▶ **Instructions to follow**:
Transcribe every text line of the entries below character for character, and leave the pictures out of your answer.
** start Excerpted records **
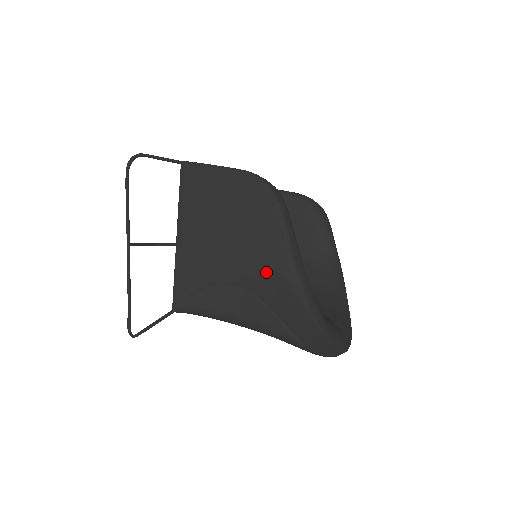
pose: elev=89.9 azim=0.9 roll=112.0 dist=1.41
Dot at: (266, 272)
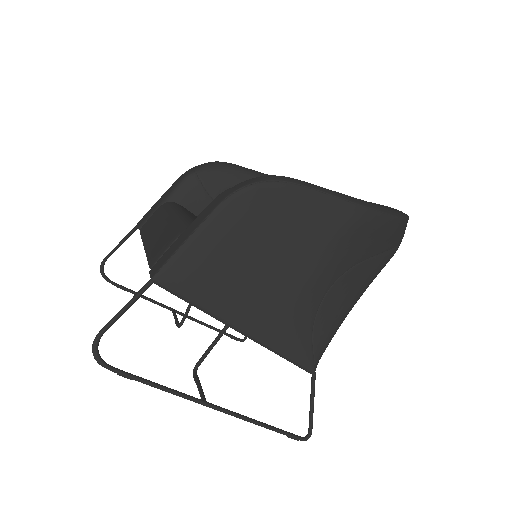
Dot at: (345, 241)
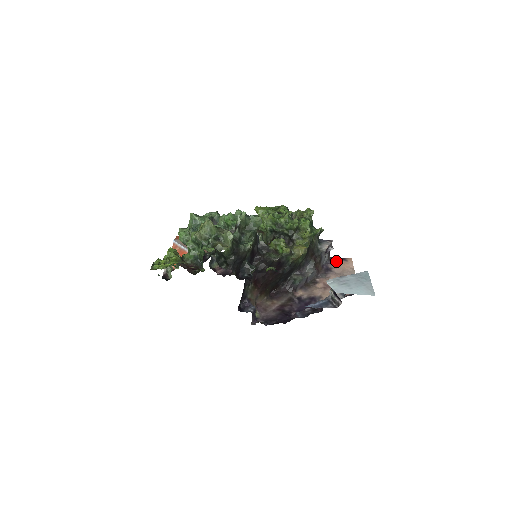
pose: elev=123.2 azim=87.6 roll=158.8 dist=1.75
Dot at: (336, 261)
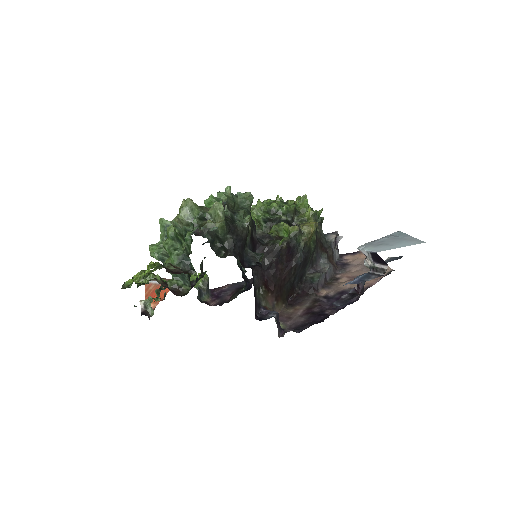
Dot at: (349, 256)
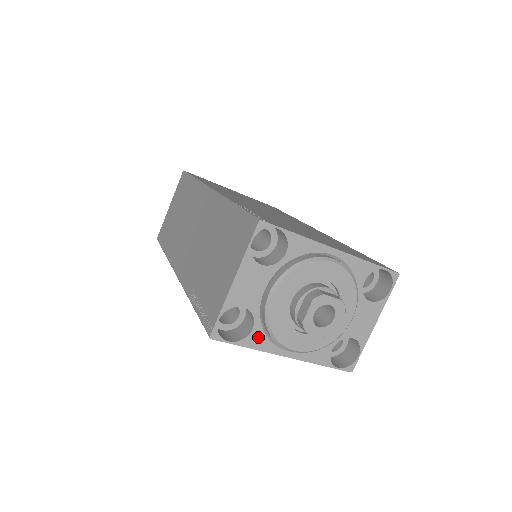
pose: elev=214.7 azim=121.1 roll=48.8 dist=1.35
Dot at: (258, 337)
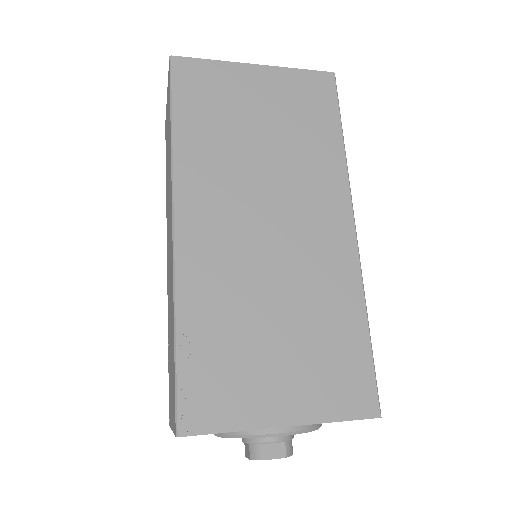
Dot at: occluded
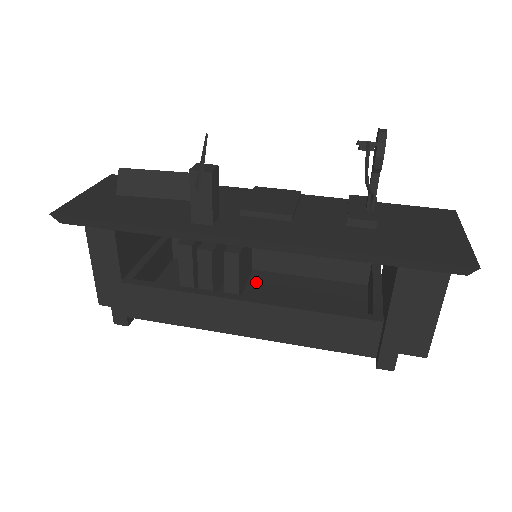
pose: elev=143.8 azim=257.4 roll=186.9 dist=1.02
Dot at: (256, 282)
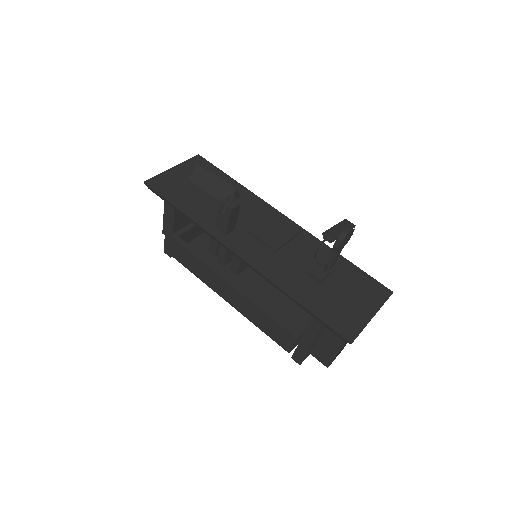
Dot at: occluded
** end Excerpted records **
▶ **Solution to the problem**:
pose: elev=89.9 azim=0.9 roll=112.0 dist=1.41
Dot at: (266, 272)
Dot at: (345, 241)
pose: elev=123.2 azim=87.6 roll=158.8 dist=1.75
Dot at: (336, 261)
Dot at: (349, 256)
pose: elev=214.7 azim=121.1 roll=48.8 dist=1.35
Dot at: (258, 337)
Dot at: occluded
pose: elev=143.8 azim=257.4 roll=186.9 dist=1.02
Dot at: (256, 282)
Dot at: occluded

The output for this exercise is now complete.